*Условие задачи*.
Перепиши строки записей от строки с «pose: elev=334.9 azim=208.8» до строки с «Dot at: (166, 336)» включительно в виде нумерованного списка, без пустых строк.

#### Выдержка из записей ####

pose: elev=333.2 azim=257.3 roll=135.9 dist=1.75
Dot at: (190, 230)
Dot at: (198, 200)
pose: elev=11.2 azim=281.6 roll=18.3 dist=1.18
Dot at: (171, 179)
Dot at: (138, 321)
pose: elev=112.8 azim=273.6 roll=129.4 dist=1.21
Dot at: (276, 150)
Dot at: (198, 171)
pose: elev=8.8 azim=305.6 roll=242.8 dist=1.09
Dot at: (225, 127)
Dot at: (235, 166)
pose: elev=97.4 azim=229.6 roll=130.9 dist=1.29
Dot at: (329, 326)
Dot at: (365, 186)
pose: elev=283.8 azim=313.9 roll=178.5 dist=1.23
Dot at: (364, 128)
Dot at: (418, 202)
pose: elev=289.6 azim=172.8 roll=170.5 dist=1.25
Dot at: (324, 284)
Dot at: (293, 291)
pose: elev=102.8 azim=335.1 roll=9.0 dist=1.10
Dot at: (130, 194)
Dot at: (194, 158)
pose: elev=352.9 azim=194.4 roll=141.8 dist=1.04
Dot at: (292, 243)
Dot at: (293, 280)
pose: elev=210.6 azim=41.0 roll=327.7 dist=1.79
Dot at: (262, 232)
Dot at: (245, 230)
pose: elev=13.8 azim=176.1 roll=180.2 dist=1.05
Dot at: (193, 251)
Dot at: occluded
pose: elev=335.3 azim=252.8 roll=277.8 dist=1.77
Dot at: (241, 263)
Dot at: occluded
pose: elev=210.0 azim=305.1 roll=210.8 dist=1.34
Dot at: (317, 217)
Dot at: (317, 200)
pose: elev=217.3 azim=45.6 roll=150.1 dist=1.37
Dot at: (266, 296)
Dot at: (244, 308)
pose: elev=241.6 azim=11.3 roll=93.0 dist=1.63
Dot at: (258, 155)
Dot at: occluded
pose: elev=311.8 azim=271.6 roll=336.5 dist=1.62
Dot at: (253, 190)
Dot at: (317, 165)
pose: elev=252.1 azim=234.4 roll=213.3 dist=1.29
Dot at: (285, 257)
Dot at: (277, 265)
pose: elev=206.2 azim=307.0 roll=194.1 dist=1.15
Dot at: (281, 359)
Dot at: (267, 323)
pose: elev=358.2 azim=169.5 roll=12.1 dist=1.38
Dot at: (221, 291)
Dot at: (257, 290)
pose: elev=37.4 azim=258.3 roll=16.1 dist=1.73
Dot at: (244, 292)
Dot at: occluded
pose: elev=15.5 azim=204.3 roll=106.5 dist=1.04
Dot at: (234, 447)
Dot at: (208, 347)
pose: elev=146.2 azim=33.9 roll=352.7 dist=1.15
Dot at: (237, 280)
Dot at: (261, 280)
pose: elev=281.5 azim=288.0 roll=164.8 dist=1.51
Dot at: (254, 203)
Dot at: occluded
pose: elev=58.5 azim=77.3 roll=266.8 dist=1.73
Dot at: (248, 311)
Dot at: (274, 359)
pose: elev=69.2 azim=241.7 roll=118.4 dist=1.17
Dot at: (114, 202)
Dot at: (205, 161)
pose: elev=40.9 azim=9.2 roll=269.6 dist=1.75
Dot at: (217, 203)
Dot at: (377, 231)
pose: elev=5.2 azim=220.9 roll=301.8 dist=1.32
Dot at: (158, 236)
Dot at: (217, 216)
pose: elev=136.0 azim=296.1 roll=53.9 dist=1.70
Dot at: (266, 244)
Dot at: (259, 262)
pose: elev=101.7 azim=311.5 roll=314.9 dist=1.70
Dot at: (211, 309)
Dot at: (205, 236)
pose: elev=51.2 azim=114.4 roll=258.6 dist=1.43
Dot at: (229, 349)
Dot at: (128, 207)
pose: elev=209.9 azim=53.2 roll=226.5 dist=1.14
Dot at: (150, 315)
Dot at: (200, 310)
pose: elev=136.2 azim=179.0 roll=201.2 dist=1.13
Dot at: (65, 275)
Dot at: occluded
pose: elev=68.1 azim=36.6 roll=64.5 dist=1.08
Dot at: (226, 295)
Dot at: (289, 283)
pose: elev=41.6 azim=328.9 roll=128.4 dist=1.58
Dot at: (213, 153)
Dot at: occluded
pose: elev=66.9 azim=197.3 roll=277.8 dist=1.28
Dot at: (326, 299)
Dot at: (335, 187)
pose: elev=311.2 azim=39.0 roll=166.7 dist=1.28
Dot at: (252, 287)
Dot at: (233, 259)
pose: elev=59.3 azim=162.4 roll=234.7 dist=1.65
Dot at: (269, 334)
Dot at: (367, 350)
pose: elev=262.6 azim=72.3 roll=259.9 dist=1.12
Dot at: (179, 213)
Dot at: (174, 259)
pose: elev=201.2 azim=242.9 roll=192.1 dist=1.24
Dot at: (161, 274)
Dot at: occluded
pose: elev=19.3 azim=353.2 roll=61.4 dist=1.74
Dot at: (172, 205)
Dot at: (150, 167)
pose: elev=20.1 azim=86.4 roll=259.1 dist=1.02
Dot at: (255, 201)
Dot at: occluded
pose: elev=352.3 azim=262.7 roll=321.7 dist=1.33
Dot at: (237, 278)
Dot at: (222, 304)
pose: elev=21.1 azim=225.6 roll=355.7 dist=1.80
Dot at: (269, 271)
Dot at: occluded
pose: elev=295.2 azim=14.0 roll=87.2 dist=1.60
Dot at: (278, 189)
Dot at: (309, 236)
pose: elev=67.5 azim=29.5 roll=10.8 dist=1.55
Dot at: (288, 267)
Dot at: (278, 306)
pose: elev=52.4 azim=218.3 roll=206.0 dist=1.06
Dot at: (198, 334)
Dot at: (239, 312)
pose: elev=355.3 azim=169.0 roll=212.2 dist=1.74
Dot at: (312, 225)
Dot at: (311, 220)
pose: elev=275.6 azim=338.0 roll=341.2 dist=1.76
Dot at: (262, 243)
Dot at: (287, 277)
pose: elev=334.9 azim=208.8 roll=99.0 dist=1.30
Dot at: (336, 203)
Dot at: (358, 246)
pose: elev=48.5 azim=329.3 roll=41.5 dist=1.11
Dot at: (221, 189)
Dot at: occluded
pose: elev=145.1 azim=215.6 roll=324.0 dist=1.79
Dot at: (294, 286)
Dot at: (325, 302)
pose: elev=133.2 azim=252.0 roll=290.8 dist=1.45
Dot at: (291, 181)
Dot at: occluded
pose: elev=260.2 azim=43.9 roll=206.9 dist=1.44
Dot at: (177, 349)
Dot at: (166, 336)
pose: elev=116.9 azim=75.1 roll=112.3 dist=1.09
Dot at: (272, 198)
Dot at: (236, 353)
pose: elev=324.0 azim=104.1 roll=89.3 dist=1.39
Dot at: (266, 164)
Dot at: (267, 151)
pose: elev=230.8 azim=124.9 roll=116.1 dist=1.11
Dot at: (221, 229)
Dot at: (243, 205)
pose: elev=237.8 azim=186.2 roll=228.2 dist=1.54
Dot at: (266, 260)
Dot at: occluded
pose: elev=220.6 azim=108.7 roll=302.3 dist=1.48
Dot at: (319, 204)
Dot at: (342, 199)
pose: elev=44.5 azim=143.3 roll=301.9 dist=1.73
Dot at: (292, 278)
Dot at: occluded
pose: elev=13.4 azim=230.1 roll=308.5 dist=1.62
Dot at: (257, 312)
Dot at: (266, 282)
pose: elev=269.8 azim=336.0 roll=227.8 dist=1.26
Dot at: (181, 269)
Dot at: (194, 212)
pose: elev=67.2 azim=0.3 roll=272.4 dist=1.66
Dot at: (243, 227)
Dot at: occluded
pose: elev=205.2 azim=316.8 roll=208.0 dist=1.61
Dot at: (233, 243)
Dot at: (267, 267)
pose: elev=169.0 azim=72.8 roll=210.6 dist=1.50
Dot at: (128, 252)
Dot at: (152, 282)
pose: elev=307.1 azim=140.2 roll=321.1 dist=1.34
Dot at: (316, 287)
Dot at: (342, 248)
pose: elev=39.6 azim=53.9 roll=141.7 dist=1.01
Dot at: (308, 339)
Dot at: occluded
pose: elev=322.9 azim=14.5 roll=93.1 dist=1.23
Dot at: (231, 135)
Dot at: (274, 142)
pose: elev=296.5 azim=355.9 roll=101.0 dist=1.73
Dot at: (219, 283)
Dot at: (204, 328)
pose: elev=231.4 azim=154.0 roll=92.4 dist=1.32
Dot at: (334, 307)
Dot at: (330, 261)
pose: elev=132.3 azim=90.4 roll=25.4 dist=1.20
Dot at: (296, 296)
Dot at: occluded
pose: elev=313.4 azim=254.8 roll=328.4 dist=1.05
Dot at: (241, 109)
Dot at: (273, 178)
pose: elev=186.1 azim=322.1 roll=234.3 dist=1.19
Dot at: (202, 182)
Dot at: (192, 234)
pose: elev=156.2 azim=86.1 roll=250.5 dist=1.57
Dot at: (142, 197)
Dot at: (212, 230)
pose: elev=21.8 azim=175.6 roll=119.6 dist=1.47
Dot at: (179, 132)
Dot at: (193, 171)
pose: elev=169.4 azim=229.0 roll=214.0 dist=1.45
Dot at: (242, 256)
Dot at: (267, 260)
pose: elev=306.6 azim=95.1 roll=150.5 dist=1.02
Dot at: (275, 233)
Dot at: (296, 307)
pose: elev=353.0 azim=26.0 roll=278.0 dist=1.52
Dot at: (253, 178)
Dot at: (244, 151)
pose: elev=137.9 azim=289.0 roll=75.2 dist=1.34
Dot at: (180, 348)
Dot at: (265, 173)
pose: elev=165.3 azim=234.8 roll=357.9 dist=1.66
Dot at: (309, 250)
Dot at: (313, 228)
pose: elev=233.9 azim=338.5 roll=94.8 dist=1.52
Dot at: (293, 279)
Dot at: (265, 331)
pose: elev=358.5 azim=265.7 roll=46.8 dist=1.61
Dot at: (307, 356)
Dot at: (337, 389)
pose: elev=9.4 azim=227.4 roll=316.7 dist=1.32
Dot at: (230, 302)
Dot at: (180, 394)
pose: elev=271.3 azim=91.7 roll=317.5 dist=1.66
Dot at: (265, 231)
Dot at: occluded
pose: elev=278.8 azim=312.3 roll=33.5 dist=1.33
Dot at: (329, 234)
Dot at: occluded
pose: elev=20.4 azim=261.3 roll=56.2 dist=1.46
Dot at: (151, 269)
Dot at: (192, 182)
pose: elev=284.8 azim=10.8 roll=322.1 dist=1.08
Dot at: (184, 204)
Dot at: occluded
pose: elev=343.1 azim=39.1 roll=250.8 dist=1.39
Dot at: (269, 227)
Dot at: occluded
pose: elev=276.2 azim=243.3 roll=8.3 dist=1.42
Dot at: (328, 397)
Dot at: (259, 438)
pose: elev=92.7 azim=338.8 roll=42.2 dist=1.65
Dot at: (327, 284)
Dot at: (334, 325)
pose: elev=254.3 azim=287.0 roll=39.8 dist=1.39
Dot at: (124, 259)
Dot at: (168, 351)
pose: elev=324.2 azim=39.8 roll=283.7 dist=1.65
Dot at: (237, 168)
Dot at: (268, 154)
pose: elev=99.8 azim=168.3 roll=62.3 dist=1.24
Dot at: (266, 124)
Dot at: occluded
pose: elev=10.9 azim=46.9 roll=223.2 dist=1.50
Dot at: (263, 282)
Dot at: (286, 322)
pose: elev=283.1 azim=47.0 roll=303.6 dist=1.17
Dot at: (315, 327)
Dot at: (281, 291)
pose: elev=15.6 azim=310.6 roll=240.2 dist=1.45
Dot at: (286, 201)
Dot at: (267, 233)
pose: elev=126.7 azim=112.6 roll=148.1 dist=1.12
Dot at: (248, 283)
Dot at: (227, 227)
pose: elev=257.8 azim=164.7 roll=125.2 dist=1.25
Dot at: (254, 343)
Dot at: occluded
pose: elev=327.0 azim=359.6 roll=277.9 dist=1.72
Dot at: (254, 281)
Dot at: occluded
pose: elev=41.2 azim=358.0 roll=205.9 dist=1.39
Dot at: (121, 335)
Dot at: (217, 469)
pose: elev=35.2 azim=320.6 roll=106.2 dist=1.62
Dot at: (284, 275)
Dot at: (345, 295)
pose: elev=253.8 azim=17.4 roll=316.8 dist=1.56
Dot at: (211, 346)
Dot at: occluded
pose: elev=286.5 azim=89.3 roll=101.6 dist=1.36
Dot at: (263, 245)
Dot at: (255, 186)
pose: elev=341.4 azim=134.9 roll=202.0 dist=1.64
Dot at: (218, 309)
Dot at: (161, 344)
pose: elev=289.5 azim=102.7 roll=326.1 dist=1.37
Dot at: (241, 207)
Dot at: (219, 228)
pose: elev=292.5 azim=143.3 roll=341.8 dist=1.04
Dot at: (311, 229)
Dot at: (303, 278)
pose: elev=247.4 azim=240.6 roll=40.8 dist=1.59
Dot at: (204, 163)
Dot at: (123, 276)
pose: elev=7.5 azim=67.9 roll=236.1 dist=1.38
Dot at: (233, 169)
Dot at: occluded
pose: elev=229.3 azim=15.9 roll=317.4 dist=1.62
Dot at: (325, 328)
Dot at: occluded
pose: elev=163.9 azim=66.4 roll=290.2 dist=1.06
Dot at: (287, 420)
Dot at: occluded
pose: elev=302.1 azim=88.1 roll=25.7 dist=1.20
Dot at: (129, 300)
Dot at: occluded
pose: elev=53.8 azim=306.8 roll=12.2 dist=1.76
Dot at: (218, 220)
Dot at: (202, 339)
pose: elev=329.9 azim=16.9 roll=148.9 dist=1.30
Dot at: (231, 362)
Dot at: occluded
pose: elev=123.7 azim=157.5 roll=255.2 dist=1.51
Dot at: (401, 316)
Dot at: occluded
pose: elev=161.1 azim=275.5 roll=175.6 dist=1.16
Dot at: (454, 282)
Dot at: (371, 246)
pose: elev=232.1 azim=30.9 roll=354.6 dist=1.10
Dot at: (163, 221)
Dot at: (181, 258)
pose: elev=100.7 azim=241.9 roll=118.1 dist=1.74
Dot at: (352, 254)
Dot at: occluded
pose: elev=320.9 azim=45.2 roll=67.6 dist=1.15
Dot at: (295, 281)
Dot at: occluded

####

*Полный ответ*.
1. pose: elev=334.9 azim=208.8 roll=99.0 dist=1.30
2. Dot at: (336, 203)
3. Dot at: (358, 246)
4. pose: elev=48.5 azim=329.3 roll=41.5 dist=1.11
5. Dot at: (221, 189)
6. Dot at: occluded
7. pose: elev=145.1 azim=215.6 roll=324.0 dist=1.79
8. Dot at: (294, 286)
9. Dot at: (325, 302)
10. pose: elev=133.2 azim=252.0 roll=290.8 dist=1.45
11. Dot at: (291, 181)
12. Dot at: occluded
13. pose: elev=260.2 azim=43.9 roll=206.9 dist=1.44
14. Dot at: (177, 349)
15. Dot at: (166, 336)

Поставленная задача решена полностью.